I don’t remember the date, but vividly remember the day; will never forget it. It was a light snowy day in New York City. Walking up from the subway with my hand on a pocket full of cash, those were the days of American Express and Diners Club and I was far from fulfilling the qualifications at 15, at a time of qualifications. Christmas filled the air on 42nd street. As I got closer to Willoughby-Peerless, the biggest camera store of its day, my excitement was electric. I was about to buy my first professional camera. I did my research and decided on a Nikon FTN with a 50mm 1.4. This was certainly an upgrade from the Kodak Instamatic my mother bought for me a couple years earlier. The snowfall obscuring the neon light sign of this department store of camera equipment as people moved through the revolving door was like a Currier & Ives postcard. As I walked into the store there was a flurry of activity. Sales people surrounded the famous actress, Gina Lollobrigida. She had recently taken up photography. It wasn’t uncommon to see celebrities buying camera equipment there, it was Willoughby-Peerless. Frank Sinatra reportedly bought a Nikon, with a motor drive, an expensive and big deal at the time, to shoot ringside at the famous Ali-Frasier fight at Madison Square Garden. His pictures were published in Life.
Understandably trying to get salesperson wasn’t easy. Finally one came by and told him what I came for. He looked at me and said kid, that’s not what you want, let me show you, and proceeded to get a Yashica from the counter. No thank you, I want a Nikon FTN. Reluctantly he got one, opened the box and there it was. In my mind the camera was glowing. I felt like the kid in a Christmas Story who wanted the BB gun, except instead of shooting my eye out, it was forever glued to the viewfinder.
As the salesperson was trying to show me how the camera works, I loaded a roll of Tri-X film I brought with me, threaded the neck strap, and left the store almost leaving the box behind and the sales person in mid-sentence. I was hoping my first few frames would be of the famous actress; unfortunately she had left. I walked throughout NYC for hours making pictures.
I grew up with the Daily News, New York’s Picture Newspaper. They had over 50 photographers on staff back then. After my father read through the sports section, I’d look at the pictures. They had a great centerfold spread of a life in NYC everyday. I was mesmerized and learned the photographer’s names by heart. I studied their work, and in time would be able to identify each photographer’s style. It was my tutorial. I later studied the work in Vanity Fair; still a big fan.
Photography became my living, never a job; I’m as passionate about it today. When I get a box from my favorite camera store I’m still like a kid in a candy story and can’t wait to open and try it out.

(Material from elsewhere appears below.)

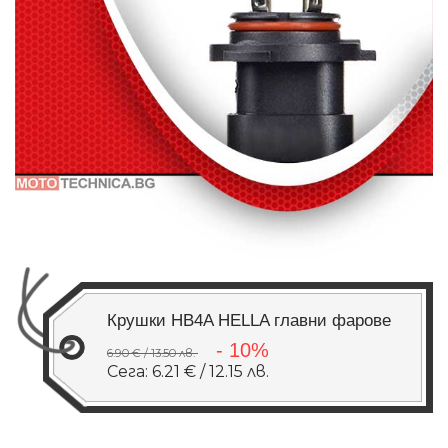
Крушки HB4A HELLA главни фарове
- 10%
6.90 € / 13.50 лв.
Сега: 6.21 € / 12.15 лв.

Life is somewhat ironic. Eight years later, working with United Press International there was a press event with Gina Lolabridiga. Now with 4 Nikons and a variety of lenses, I shared my story when I bought my first camera. We talked photography for more than an hour at the 21 Club. She posed for an exclusive picture after all the other photographers left.
I can’t help to this very day, when I see snow obscuring a neon sign I remember that day at Willoughby-Peerless and remember the time my future began.